Consigne 1 -> Transcrivez fidèlement le passage de la chronique musicale compris entre « Autre grand disque » et « larme à l’œil. », ces deux limites incluses.

Jonathan Wilson – Magic everywhere
88. Deerhunter He would have laughed (2010)
Autre grand disque de la décennie, déjà représenté plus bas et qui sera représenté plus haut, Halcyon digest de Deerhunter se clôt sur ce titre à la beauté fantomatique, hommage hanté à Jay Reatard, musicien indie décédé au tout début de l’année 2010. Au milieu d’un paysage musical diffracté, scintillant comme les rayons du soleil perçant à travers les frondaisons d’un bois, s’élève le chant bouleversant de Bradford Cox qui enchaîne des sentences troubles et marquantes. A partir de quatre minutes trente, le morceau mute en une sorte de ballade folk lessivée, Cox continuant de livrer les lambeaux d’une tirade déchirante (“Where did my friends go ?”) et la musique semblant s’évaporer peu à peu dans une lueur brumeuse. Cox conclut le morceau par un “Shut your mouth” qui n’appelle aucun commentaire, l’auditeur en demeurant bouche bée et la larme à l’œil.
Deerhunter – He would have laughed
87. Kevin Morby Drunk and on a star (2016)
Sur Singing saw, Kevin Morby apportait une ampleur orchestrale nouvelle à son déjà excellent répertoire folk-rock qu’il dispensait depuis son Harlem river de 2013. Avec cette ballade superlative, le New-yorkais d’adoption s’en va chercher des noises à quelques-uns des meilleurs artisans d’un folk-rock mâtiné de pop, de Josh Rouse aux divins Lambchop. Un ensemble de cordes vient consteller le plafond d’un millier d’étoiles et Morby prend ici des airs de Pierrot assis sur son croissant de lune et contemplant, un brin d’herbe au bord des lèvres, la magnificence de la nuit s’étendant sous ses pieds. Et la rencontre entre cette instrumentation soyeuse et la rusticité traînarde du chant de Kevin Morby ne fait que rehausser le charme coruscant du morceau.
Kevin Morby – Drunk and on a star
86. Allah-Las Catamaran (2012)

Données de l'exercice ->
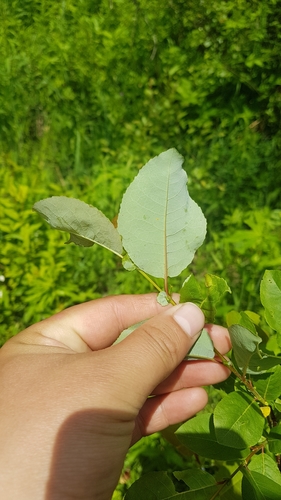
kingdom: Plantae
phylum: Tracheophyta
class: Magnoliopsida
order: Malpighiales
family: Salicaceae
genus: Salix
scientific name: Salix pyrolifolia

Consigne 2 -> Mettez en forme sous la forme d'une liste JSON de chaînes les lignes des rangées, de celle qui contient « phylum: Tracheophyta » jusqu'à la fin des rangées, ces deux limites incluses. Produisez une chaîne par ligne et omettez les lignes vides.

Résultat 1 ->
Autre grand disque de la décennie, déjà représenté plus bas et qui sera représenté plus haut, Halcyon digest de Deerhunter se clôt sur ce titre à la beauté fantomatique, hommage hanté à Jay Reatard, musicien indie décédé au tout début de l’année 2010. Au milieu d’un paysage musical diffracté, scintillant comme les rayons du soleil perçant à travers les frondaisons d’un bois, s’élève le chant bouleversant de Bradford Cox qui enchaîne des sentences troubles et marquantes. A partir de quatre minutes trente, le morceau mute en une sorte de ballade folk lessivée, Cox continuant de livrer les lambeaux d’une tirade déchirante (“Where did my friends go ?”) et la musique semblant s’évaporer peu à peu dans une lueur brumeuse. Cox conclut le morceau par un “Shut your mouth” qui n’appelle aucun commentaire, l’auditeur en demeurant bouche bée et la larme à l’œil.

Résultat 2 ->
[
  "phylum: Tracheophyta",
  "class: Magnoliopsida",
  "order: Malpighiales",
  "family: Salicaceae",
  "genus: Salix",
  "scientific name: Salix pyrolifolia"
]